### GIVEN RECORDS ###
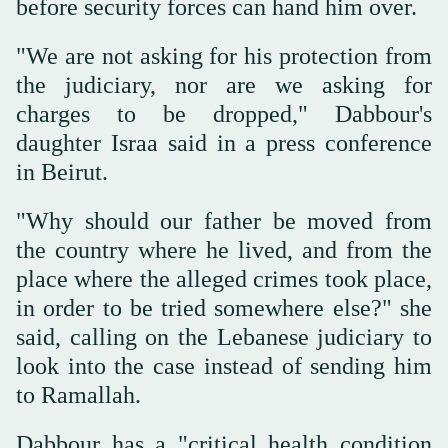
before security forces can hand him over.
"We are not asking for his protection from
the judiciary, nor are we asking for
charges to be dropped," Dabbour's
daughter Israa said in a press conference
in Beirut.
"Why should our father be moved from
the country where he lived, and from the
place where the alleged crimes took place,
in order to be tried somewhere else?" she
said, calling on the Lebanese judiciary to
look into the case instead of sending him
to Ramallah.
Dabbour has a "critical health condition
###
Output the text from every entry above line for line and word for word, leaving out the pictures.

before security forces can hand him over.
"We are not asking for his protection from
the judiciary, nor are we asking for
charges to be dropped," Dabbour's
daughter Israa said in a press conference
in Beirut.
"Why should our father be moved from
the country where he lived, and from the
place where the alleged crimes took place,
in order to be tried somewhere else?" she
said, calling on the Lebanese judiciary to
look into the case instead of sending him
to Ramallah.
Dabbour has a "critical health condition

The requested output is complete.